Ausserdem erlaubt das Zwangsanwendungsgesetz, welches per 1. Januar 2009 in Kraft tritt, den Einsatz von Elektroschockwaffen durch die Bundesbehörden sowie durch kantonale Autoritäten, welche im Auftrag des Bundes handeln. Die Anwendung von Elektroschockwaffen wird insofern eingeschränkt, als deren Einsatz beim Transport auf dem Luftweg nicht erlaubt ist. Vorgesehen ist zudem, dass das Eidgenössische Justiz- und Polizeidepartement (EJPD) zwei Jahre nach dem Inkrafttreten des Zwangsanwendungsgesetzes einen Evaluationsbericht über diese sogenannten Destabilisierungsgeräte erstellt.

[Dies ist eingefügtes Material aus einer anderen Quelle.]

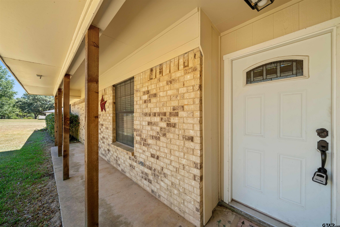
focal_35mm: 12
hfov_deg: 112.6
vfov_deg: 90.0
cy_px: 114
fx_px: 113
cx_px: 170
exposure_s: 1/50
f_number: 5.6
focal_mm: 12
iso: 100
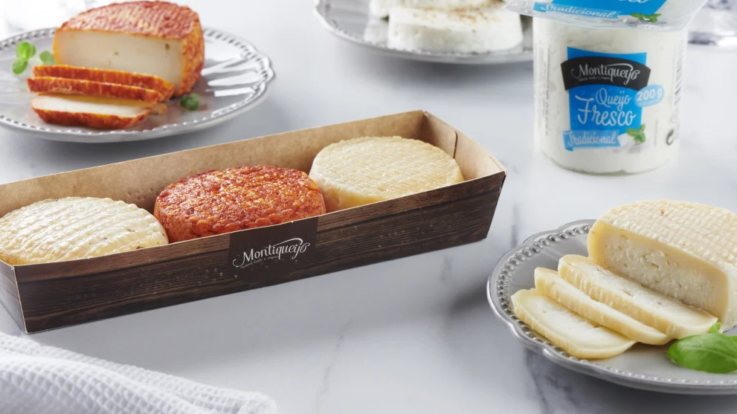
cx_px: 370
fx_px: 2169
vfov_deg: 10.9
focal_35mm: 111
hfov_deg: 19.3
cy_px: 186
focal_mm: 105
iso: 160
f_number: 20
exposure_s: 1/125
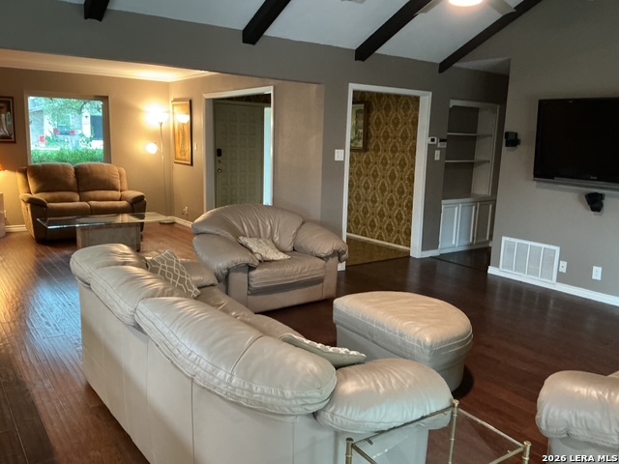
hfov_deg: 61.7
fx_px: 519
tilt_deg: -9.6
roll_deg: -1.7
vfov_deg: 48.2
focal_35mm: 29
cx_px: 310
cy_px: 232
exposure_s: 1/30
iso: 320
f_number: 1.8
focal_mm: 3
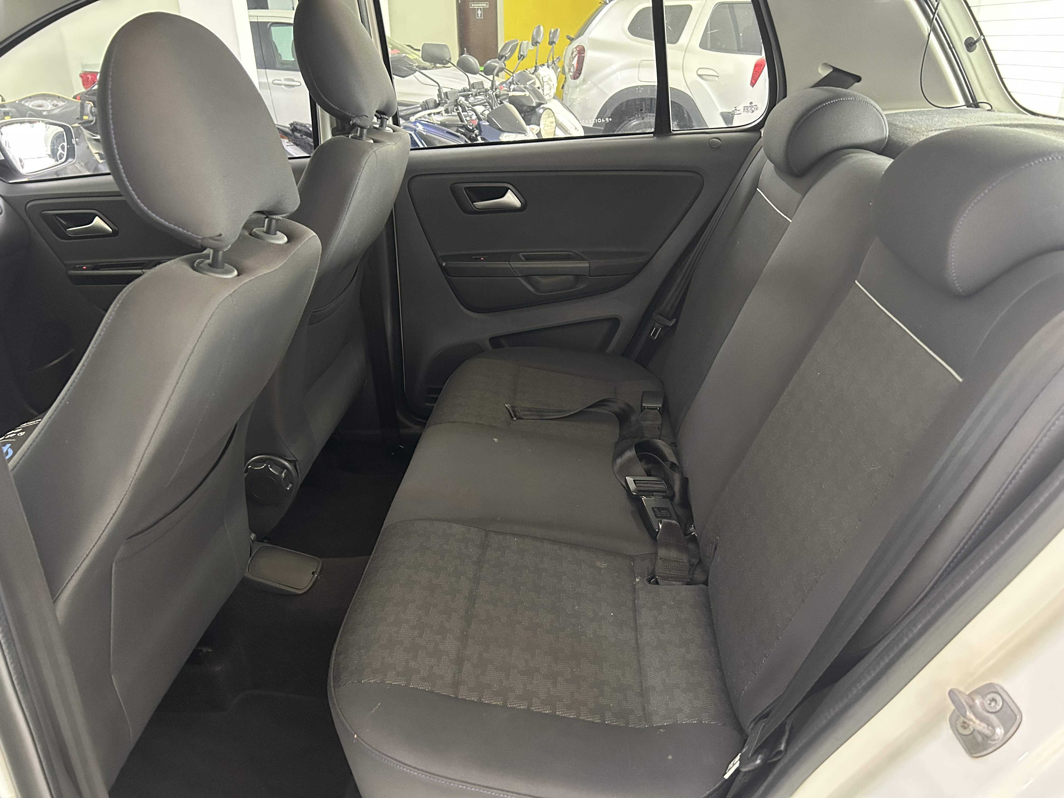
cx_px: 532
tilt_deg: -24.8
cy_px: 399
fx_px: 799
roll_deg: +0.5
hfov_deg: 67.3
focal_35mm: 26
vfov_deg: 53.1
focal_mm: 5.7
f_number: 1.5
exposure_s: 1/30
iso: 500
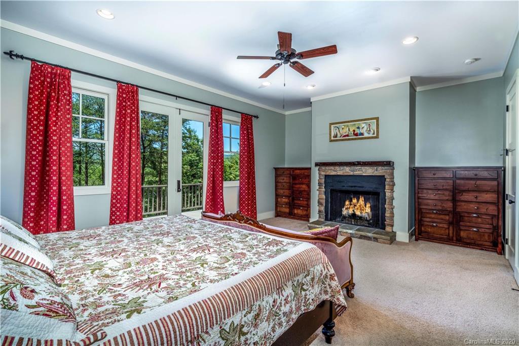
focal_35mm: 16
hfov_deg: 96.8
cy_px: 173
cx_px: 260
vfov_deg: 73.7
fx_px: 231
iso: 400
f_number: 13
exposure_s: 1/200
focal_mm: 16
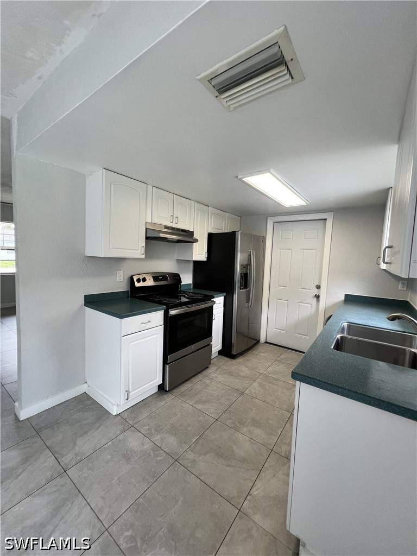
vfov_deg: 106.2
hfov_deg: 89.9
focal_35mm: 13
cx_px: 208
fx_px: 209
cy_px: 278
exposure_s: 1/120
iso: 80
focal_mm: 1.57
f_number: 1.8
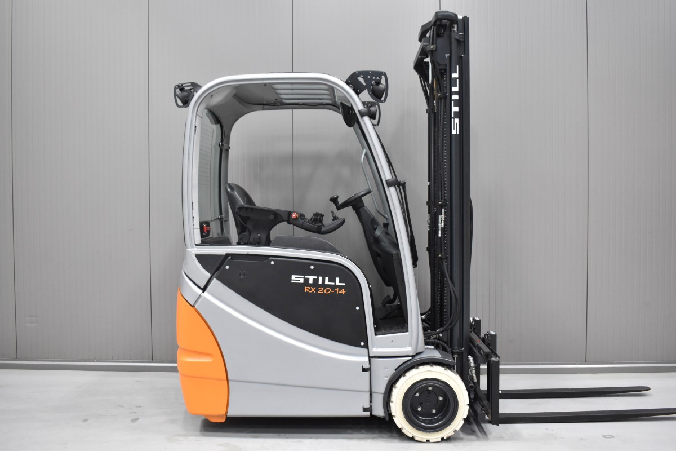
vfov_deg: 40.0
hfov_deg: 57.2
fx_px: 620
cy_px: 226
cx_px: 338
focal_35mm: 33
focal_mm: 22
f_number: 4.5
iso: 1600
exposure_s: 1/50
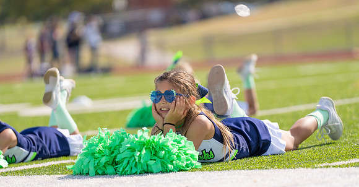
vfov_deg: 5.1
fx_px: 2094
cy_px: 123
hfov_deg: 9.8
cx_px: 188
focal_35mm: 224
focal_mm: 200
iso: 100
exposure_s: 1/2000
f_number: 2.8
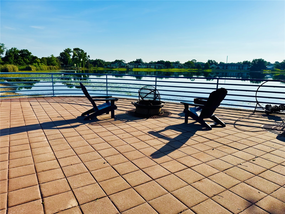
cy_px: 107
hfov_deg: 71.6
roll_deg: -0.9
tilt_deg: -11.9
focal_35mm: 24
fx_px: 198
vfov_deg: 56.8
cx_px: 142
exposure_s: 1/7092
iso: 80
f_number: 1.78
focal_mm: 6.76
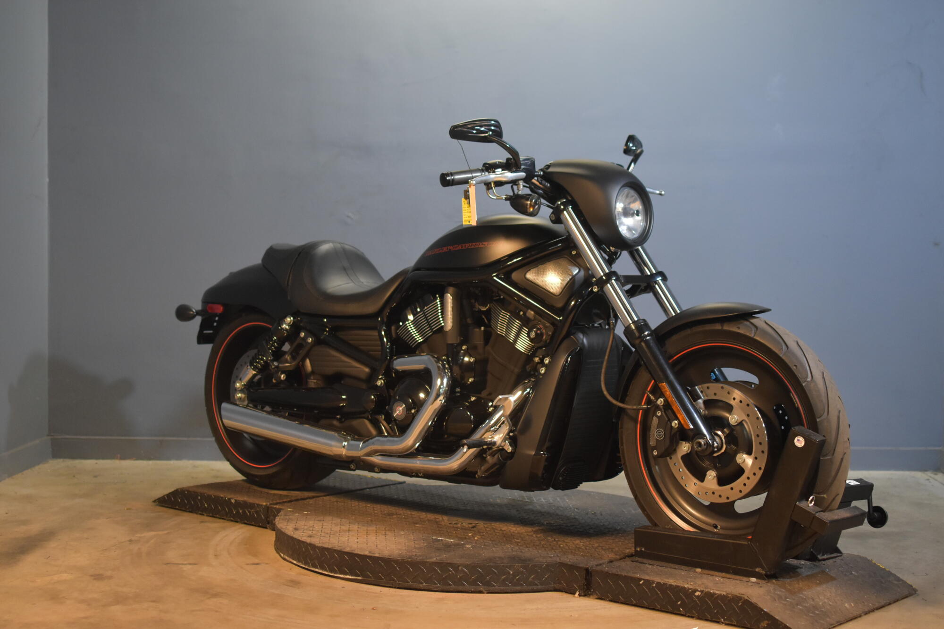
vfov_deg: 25.7
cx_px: 472
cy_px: 314
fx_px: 1376
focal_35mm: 52
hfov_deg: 37.9
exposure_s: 1/60
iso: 1600
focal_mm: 35
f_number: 2.8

Bereits im November 2004 hatte Amnesty International (AI) über zahlreiche Todesfälle bei Einsätzen der Taserwaffen in den USA und Kanada berichtet. Angesichts der steigenden Zahl von Todesopfern im Zusammenhang mit dem Einsatz von Tasern forderte AI schon damals einen Einsatzstopp für Elektroschockwaffen, bis eine umfassende Untersuchung über deren Auswirkungen vorliegt.